INPUT RECORDS

---+---

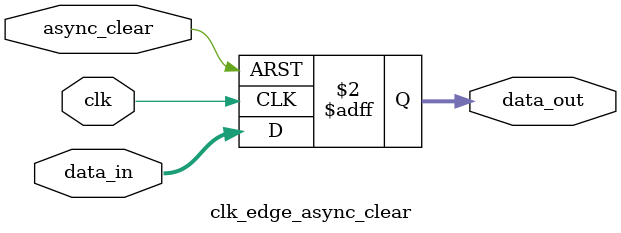
<source format=sv>

module clk_edge_async_clear (
  input wire clk,
  input wire async_clear,
  input wire [7:0] data_in,
  output logic [7:0] data_out
);

  // Async clear is in sensitivity list but not a clock
  always_ff @(posedge clk or posedge async_clear) begin
    if (async_clear)
      data_out <= 8'h00;
    else
      data_out <= data_in;
  end

endmodule


</source>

---+---

THE PROBLEM
The word "wire" appears in some lines above. Return every one of those lines.

EXERCISE ANSWER
  input wire clk,
  input wire async_clear,
  input wire [7:0] data_in,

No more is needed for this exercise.